--- DATA UNDER STUDY ---
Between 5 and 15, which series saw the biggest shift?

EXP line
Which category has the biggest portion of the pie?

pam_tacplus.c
---
--- DATA UNDER STUDY ---
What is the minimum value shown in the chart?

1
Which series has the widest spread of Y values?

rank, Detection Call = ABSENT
---
◆ TASK DIRECTIONS
Copy the records verbatim, from the line containing "Between 5 and" to the line containing "pam_tacplus.c", including both of those lines.

◆ EXERCISE RESPONSE
Between 5 and 15, which series saw the biggest shift?

EXP line
Which category has the biggest portion of the pie?

pam_tacplus.c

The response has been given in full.